Corrí hacia él y, sin pensarlo dos veces, me tiré al suelo, abrazándolo con fuerza y enterrando la cara en su cuello peludo.
—¡Eres precioso! ¡Pero qué cosa tan hermosa eres tú! —le decía mientras lo acariciaba por todas partes, hablando en voz bajita como si fuera un bebé—. Sí, sí, qué cosita más bonita…
El perro se dejó querer, recostado en el suelo como si estuviera acostumbrado a las atenciones. Yo no podía parar de reír y de acariciarlo, completamente embobada.
En mi cabeza, era obvio: si el perro estaba en la casa de mis padres… entonces era de mis padres… y por ende, mío también.
Hasta que la puerta de entrada se abrió con un golpe suave y una voz masculina llenó el vestíbulo:
—¡Jack!
El perro, que hasta entonces estaba feliz conmigo, salió disparado hacia la puerta, dejándome caer de culo en el suelo con un quejido.
—¡Ay! —protesté, frotándome la espalda mientras veía al animal correr como si yo no existiera.
Levanté la mirada y vi a un chico de pie en la puerta. Alto, de cabello oscuro, ojos claros que brillaban con picardía, vistiendo con un aire casual y seguro que me hizo sentir aún más torpe.
Él le dio unas palmadas al perro, sonriendo con suficiencia. Pero cuando me vio a mí, tirada en el suelo, su ceño se frunció.
—¿Y tú quién eres? —preguntó, con una voz firme, casi mandona.

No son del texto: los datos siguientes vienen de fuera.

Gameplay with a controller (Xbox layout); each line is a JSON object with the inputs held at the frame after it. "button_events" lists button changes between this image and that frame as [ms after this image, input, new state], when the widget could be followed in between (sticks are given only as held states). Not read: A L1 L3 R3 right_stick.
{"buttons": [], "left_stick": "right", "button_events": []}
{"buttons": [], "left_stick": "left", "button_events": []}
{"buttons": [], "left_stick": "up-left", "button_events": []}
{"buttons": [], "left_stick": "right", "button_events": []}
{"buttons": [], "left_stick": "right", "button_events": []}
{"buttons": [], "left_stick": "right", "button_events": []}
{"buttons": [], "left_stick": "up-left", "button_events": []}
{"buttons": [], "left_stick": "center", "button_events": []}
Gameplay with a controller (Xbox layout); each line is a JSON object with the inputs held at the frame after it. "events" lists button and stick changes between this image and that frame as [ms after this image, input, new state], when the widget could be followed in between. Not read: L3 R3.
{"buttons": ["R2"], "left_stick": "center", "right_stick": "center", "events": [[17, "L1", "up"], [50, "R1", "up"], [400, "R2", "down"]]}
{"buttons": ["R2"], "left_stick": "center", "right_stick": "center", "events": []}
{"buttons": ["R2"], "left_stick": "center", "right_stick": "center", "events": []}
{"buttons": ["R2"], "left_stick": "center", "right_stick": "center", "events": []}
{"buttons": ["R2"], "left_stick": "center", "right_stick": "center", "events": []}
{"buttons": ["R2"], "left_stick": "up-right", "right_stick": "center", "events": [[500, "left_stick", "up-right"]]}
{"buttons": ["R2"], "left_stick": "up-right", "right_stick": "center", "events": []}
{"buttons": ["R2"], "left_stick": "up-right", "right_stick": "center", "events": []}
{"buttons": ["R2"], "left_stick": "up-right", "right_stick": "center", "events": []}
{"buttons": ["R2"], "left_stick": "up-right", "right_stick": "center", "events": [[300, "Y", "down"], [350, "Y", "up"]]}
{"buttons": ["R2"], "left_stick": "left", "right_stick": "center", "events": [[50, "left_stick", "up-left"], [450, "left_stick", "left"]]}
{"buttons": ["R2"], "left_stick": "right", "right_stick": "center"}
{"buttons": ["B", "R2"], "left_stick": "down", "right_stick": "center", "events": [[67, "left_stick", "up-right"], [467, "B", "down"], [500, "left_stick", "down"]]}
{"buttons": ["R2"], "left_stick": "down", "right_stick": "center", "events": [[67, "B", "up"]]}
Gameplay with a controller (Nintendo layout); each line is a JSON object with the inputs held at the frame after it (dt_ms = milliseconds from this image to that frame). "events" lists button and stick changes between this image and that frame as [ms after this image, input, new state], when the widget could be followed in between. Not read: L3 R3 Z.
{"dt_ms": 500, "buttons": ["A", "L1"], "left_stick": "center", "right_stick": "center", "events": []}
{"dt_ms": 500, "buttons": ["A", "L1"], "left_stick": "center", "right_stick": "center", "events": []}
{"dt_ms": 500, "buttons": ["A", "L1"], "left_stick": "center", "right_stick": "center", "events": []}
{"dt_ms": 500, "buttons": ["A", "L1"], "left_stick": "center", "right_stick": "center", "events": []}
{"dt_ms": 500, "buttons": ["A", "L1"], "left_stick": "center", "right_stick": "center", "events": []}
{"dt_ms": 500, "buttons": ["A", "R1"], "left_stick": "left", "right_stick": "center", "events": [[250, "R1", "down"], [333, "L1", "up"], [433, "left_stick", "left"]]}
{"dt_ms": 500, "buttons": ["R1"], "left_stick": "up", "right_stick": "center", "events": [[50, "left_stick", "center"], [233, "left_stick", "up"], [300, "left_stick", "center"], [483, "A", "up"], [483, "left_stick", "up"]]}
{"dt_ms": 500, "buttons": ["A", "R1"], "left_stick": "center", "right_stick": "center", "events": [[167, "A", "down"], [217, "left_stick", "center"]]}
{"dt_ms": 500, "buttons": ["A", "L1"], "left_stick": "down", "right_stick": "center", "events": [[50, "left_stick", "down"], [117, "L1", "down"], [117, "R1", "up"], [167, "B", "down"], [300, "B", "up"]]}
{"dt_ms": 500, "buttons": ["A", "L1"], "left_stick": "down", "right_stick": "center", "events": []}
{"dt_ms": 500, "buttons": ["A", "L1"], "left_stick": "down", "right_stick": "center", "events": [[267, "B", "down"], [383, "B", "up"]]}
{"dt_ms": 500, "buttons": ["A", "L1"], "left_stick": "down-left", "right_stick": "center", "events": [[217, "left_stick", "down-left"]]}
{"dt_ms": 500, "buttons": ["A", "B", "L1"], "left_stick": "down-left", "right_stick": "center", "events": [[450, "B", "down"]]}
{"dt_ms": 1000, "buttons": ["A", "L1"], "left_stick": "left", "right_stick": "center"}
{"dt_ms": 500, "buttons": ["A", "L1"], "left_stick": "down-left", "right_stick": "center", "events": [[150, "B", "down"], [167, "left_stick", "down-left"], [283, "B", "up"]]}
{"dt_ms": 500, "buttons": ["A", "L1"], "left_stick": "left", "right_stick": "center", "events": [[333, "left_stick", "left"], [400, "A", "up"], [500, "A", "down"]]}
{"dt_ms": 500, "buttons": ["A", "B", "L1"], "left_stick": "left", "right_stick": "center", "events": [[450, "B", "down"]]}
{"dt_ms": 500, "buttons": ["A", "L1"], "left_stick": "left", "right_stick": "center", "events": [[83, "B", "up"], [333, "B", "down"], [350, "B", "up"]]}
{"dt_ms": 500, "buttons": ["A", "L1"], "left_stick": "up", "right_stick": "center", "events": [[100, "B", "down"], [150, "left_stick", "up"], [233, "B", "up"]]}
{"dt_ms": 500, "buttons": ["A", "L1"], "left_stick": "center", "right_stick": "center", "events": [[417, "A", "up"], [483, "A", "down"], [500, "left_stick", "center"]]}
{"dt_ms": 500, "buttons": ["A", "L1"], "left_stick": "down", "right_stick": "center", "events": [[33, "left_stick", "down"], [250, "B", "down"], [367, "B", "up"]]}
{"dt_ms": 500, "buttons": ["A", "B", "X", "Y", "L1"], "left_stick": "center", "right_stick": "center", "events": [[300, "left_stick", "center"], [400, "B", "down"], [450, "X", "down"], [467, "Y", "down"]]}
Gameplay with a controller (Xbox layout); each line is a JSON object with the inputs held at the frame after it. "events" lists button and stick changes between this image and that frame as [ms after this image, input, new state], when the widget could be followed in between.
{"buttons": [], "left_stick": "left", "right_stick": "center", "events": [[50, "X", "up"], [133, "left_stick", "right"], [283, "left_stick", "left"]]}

Yo lo miré, confundida, todavía sentada en el suelo, y las palabras se me atascaron en la garganta.
—Yo… yo estaba jugando con… con… —balbuceé, señalando al perro.
Él entrecerró los ojos y levantó una ceja.
—¿Jugando? ¿Con mi perro?
—¿Tu perro? —repetí, como si me acabaran de decir que el cielo era verde.
—Sí. Mi perro —remarcó él, cruzándose de brazos.
Mi corazón empezó a latir muy rápido y, sin poder evitarlo, las lágrimas me llenaron los ojos. No entendía por qué me estaba gritando por algo tan tonto. Yo solo quería acariciar al animal.
Él me miró, sorprendido, como si no esperara esa reacción. Dio un paso hacia mí y se agachó, extendiéndome la mano.
—Oye… no llores —dijo, esta vez en un tono más suave—. No era para tanto.
Me ayudó a ponerme de pie, y yo, con la cabeza gacha y las mejillas ardiendo, acepté su mano mientras me limpiaba las lágrimas con la otra.
—Yo… yo no sabía… —murmuré.
—Ya, ya… no pasa nada —respondió él, todavía con una expresión divertida y confundida a la vez—. Pero… ¿en serio te tiraste al suelo para abrazarlo?
No contesté. Solo bajé más la mirada, queriendo que la tierra me tragara.
Y entonces escuché cómo él soltaba una pequeña risa mientras murmuraba para sí mismo:
—Definitivamente… esto va a ser interesante.